> Apply what you read:
**1.** In one to three sentences, explain why the passage on language model training says the trained system is not a "stochastic parrot."
**2.** Write out the passage on language model training from "The reason why" up to and including "and test data.".
**3.** In the passage on language model training, what prompt engineering is given as an example of faking a conversation at deployment?
Text segment START
The reason why I’m discussing the network in the language of instructions, stack space, and loops is because I disagree with a blanket statement like “scale is all you need”. I think it’s obvious that scaling the neural network is a patch on the first two constraints, and scaling the training data is a patch on the third constraint.
This is also why I think that point #3 is relevant. If GPT-3 does so well because it’s using the sea of parameters for unrolled loops, then something like Stable Diffusion at 1/200th the size probably makes sense.
To tie this back to point #5:
We start with a giant corpus of data. On the order of “all written content available in digital form”. We might generate additional data in an automated fashion, or digitize books, or caption videos.
We divide it into training data and test data.
We train the network on random examples from the training data, and then verify on random examples from the test data. For simplicity, I’m glossing over various training techniques like masking data or connections between nodes.
Then we fine-tune it, e.g with Q&A examples.
And then generally we deploy it with some prompt engineering, e.g. prefixing queries with past transcript history, to fake a conversation.
At the end of this process, what do we have?
I want to emphasize that I do not think it is a “stochastic parrot”. I think it is very obvious that the final system has internalized actual algorithms (or at least, pseudo-algorithms due to the limitation on loops) for various tasks, given the fact that the size of the data set is significantly larger than the size of the model. I think people who are surprised by the capabilities of these systems continue to assume it is “just” modeling likelihoods, when there was no actual requirement on that.
I also suspect we’ve wasted an enormous quantity of our parameters on embedding knowledge that does not directly contribute to system’s capabilities.
I think we could train a LLM on a minimal corpus to “teach” a language[1] and then place that LLM inside of a larger system that we train to minimize loss on examples teaching logic, mathematics, and other components of reasoning. That larger system would distinguish between the weights for the algorithms it learns and the weights representing embedded knowledge. It would also have the capability to loop during the generation of an output. For comparison, think of the experiments being done with hooking up GPT-4 to a vector database, but now do that inside of the architecture instead of as a hack on top of the text prompts.
I think an architecture that cleanly separates embedded knowledge (“facts”, “beliefs”, “shards”, etc) from the algorithms (“capabilities”, “zero-shot learning”) is core to designing a neural network that remains interpretable and alignable at scale.
If you read the previous paragraphs and think, “that sounds familiar”, it’s probably because I’m describing how we teach humans: first language, then reasoning, then specialization. A curriculum. We need language first because we want to be able to show examples, explain, and correct mistakes. Especially since we can automate content generation with existing LLMs to create the training corpus in these steps. Then we want to teach reasoning, starting with the most general forms of reasoning, and working into the most specific. Finally, we grade the system (not train!) on a corpus of specific knowledge-based activities. Think of this step as describing the rules of a made-up game, providing the current game state, and then asking for the optimal move. Except that for games, for poems, for math, for wood working, for engineering, etc. The whole point of general intelligence is that you can reason from first principles, so that’s what we need to be grading the network on: minimizing loss with respect to arbitrarily many knowledge-based tasks that must be solved using the facts provided only during the test itself.
Text segment END
Extracted data START
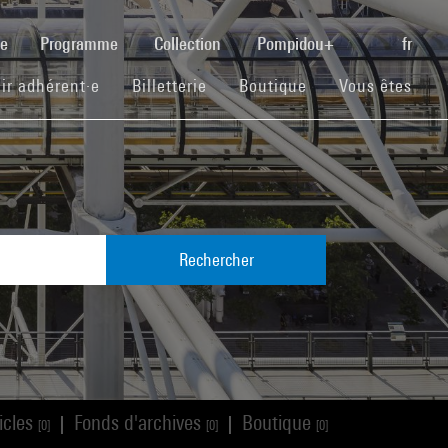
(current)
se
Programme
Collection
Pompidou+
fr
(current)
(current)
(current)
ir adhérent·e
Billetterie
Boutique
Vous êtes
Rechercher
icles
Fonds d'archives
Boutique
|
|
[0]
[0]
[0]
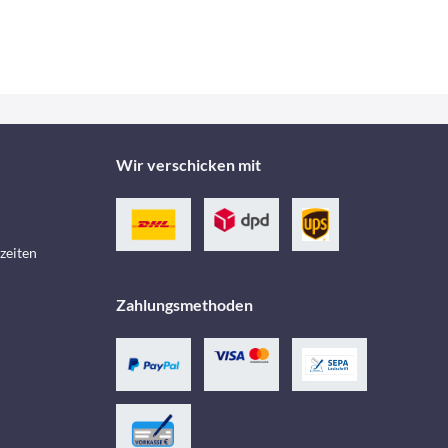
Wir verschicken mit
zeiten
Zahlungsmethoden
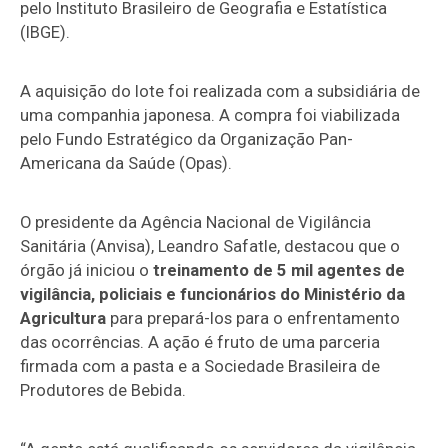
pelo Instituto Brasileiro de Geografia e Estatística
(IBGE).
A aquisição do lote foi realizada com a subsidiária de
uma companhia japonesa. A compra foi viabilizada
pelo Fundo Estratégico da Organização Pan-
Americana da Saúde (Opas).
O presidente da Agência Nacional de Vigilância
Sanitária (Anvisa), Leandro Safatle, destacou que o
órgão já iniciou o
treinamento de 5 mil agentes de
vigilância, policiais e funcionários do Ministério da
Agricultura
para prepará-los para o enfrentamento
das ocorrências. A ação é fruto de uma parceria
firmada com a pasta e a Sociedade Brasileira de
Produtores de Bebida.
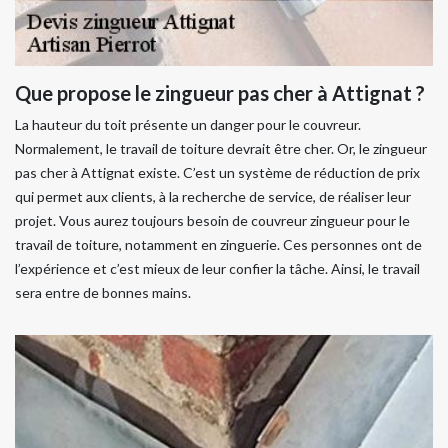
Que propose le zingueur pas cher à Attignat ?
La hauteur du toit présente un danger pour le couvreur.
Normalement, le travail de toiture devrait être cher. Or, le zingueur
pas cher à Attignat existe. C’est un système de réduction de prix
qui permet aux clients, à la recherche de service, de réaliser leur
projet. Vous aurez toujours besoin de couvreur zingueur pour le
travail de toiture, notamment en zinguerie. Ces personnes ont de
l’expérience et c’est mieux de leur confier la tâche. Ainsi, le travail
sera entre de bonnes mains.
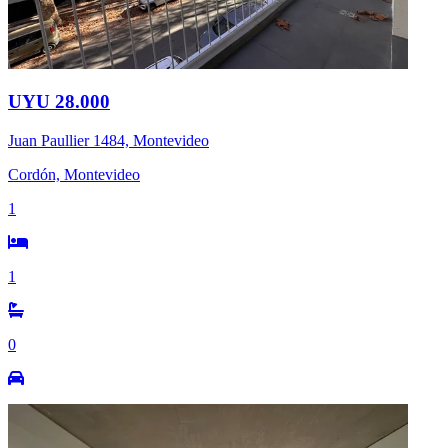
UYU 28.000
Juan Paullier 1484, Montevideo
Cordón, Montevideo
1
1
0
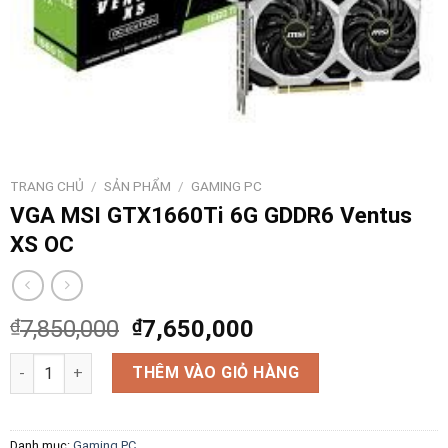
TRANG CHỦ
/
SẢN PHẨM
/
GAMING PC
VGA MSI GTX1660Ti 6G GDDR6 Ventus
XS OC
₫
7,850,000
₫
7,650,000
VGA MSI GTX1660Ti 6G GDDR6 Ventus XS OC số lượng
THÊM VÀO GIỎ HÀNG
Danh mục:
Gaming PC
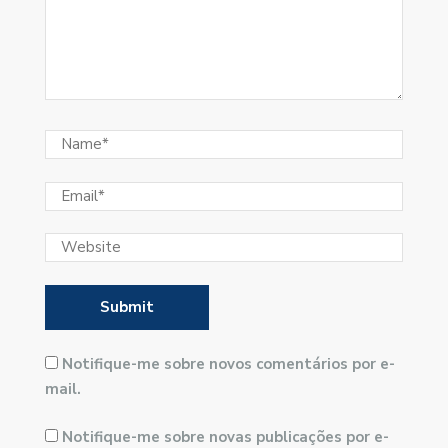
Notifique-me sobre novos comentários por e-
mail.
Notifique-me sobre novas publicações por e-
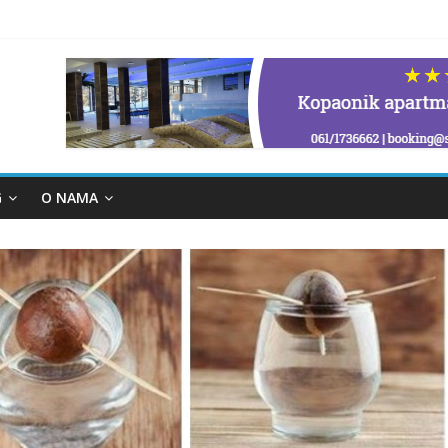
G
O NAMA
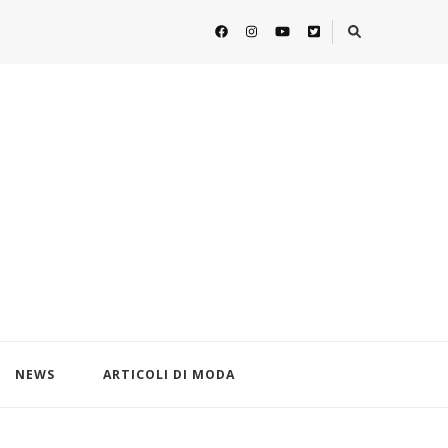
NEWS
ARTICOLI DI MODA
Extracted data END
> Answer section:
**1.** The author holds that the final system has internalized actual algorithms for various tasks. Because of the limit on loops, these may only be pseudo-algorithms. The reason given is that the data set is significantly larger than the model itself.

**2.**
The reason why I’m discussing the network in the language of instructions, stack space, and loops is because I disagree with a blanket statement like “scale is all you need”. I think it’s obvious that scaling the neural network is a patch on the first two constraints, and scaling the training data is a patch on the third constraint.
This is also why I think that point #3 is relevant. If GPT-3 does so well because it’s using the sea of parameters for unrolled loops, then something like Stable Diffusion at 1/200th the size probably makes sense.
To tie this back to point #5:
We start with a giant corpus of data. On the order of “all written content available in digital form”. We might generate additional data in an automated fashion, or digitize books, or caption videos.
We divide it into training data and test data.

**3.** Prefixing queries with past transcript history.